What the exercise asks: For the material below, count the lines containing "odstínů" and reply with the number alone.

Information given:
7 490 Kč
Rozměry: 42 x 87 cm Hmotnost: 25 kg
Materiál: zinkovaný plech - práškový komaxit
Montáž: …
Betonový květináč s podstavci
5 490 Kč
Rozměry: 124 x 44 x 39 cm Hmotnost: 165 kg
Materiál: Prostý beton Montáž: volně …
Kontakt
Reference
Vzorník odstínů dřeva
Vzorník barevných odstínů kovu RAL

Solution: 2